** Opening DATASET RECORDS block **
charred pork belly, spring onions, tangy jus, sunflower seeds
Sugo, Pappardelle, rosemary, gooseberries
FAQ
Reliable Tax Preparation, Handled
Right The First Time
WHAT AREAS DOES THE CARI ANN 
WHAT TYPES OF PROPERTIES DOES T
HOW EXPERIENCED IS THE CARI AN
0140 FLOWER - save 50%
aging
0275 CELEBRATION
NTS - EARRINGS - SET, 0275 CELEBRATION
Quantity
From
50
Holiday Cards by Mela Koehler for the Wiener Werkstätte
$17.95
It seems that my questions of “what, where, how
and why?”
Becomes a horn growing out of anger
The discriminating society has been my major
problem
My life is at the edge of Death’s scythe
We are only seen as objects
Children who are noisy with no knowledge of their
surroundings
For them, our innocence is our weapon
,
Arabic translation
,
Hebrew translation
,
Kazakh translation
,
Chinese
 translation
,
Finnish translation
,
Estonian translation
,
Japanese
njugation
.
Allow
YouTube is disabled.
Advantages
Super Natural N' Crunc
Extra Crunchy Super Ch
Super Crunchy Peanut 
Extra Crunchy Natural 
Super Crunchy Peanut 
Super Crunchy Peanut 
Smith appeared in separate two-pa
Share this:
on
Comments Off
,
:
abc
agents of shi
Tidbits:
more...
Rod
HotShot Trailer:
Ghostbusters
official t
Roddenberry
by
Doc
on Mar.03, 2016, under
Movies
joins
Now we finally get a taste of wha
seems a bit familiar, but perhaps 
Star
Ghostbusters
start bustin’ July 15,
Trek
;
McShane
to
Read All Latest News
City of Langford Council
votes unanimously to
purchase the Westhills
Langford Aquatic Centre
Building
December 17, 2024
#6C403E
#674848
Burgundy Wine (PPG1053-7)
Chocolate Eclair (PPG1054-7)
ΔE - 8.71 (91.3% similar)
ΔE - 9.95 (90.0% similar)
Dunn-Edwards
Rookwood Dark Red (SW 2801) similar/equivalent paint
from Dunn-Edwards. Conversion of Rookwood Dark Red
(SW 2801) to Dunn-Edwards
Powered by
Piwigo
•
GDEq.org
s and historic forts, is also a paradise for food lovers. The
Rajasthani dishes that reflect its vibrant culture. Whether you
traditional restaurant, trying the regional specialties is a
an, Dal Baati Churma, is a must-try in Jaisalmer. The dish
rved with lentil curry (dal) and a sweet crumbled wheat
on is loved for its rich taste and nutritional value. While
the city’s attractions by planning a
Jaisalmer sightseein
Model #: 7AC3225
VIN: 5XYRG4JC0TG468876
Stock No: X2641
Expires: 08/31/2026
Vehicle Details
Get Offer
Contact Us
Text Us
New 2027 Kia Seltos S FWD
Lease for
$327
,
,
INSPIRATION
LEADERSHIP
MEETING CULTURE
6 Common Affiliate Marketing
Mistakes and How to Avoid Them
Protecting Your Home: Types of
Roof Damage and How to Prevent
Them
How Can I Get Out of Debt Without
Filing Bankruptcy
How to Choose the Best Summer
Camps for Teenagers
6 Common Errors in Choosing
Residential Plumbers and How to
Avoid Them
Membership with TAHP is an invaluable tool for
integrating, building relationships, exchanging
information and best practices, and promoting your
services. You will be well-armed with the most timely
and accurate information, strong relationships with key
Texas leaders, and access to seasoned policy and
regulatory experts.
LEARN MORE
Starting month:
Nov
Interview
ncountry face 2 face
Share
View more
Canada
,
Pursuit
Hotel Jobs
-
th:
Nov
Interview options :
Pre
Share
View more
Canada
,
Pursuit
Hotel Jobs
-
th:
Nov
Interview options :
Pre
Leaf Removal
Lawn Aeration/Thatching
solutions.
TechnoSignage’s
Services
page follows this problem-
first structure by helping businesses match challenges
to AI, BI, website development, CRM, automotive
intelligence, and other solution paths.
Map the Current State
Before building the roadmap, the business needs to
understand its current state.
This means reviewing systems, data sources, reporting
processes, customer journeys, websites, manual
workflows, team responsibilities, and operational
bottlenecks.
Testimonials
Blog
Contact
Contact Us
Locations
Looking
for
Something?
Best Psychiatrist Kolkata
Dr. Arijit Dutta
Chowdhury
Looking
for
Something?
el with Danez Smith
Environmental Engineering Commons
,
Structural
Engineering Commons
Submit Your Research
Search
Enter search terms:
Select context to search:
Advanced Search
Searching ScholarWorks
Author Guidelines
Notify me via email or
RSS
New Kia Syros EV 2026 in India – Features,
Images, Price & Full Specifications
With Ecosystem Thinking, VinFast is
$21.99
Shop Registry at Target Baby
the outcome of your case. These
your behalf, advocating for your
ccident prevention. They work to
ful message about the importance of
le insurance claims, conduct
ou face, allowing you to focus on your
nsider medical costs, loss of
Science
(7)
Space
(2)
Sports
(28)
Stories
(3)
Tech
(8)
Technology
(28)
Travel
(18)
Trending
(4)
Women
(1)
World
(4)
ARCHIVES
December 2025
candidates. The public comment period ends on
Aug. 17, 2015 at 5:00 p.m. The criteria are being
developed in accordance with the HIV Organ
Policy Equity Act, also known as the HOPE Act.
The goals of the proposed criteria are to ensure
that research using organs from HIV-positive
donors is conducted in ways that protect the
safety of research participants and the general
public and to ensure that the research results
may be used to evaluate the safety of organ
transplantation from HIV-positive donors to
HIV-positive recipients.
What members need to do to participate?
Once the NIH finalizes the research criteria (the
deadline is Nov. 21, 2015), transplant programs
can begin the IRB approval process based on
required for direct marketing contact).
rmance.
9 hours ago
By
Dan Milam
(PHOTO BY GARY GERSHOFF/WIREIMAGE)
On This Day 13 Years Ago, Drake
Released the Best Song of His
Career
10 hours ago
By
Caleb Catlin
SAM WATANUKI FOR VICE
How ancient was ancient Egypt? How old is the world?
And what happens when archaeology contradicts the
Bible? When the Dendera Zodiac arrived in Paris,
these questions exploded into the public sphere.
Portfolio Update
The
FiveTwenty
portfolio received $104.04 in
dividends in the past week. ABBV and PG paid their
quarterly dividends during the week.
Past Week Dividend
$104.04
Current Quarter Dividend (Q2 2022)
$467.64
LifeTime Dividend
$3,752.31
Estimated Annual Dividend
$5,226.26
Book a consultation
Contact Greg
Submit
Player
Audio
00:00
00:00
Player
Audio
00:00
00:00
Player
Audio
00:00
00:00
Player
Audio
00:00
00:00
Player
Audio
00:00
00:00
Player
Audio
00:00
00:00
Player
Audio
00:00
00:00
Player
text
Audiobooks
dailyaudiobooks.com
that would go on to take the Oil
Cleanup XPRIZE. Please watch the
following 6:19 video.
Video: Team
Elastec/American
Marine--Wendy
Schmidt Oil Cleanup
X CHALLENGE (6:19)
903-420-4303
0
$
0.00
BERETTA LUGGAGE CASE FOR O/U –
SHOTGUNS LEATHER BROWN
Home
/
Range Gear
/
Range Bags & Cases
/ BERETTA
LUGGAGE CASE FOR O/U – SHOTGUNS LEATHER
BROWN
** Closing DATASET RECORDS block **
Which lines above hold the word "Avoid"? Copy each of them.

Mistakes and How to Avoid Them
Avoid Them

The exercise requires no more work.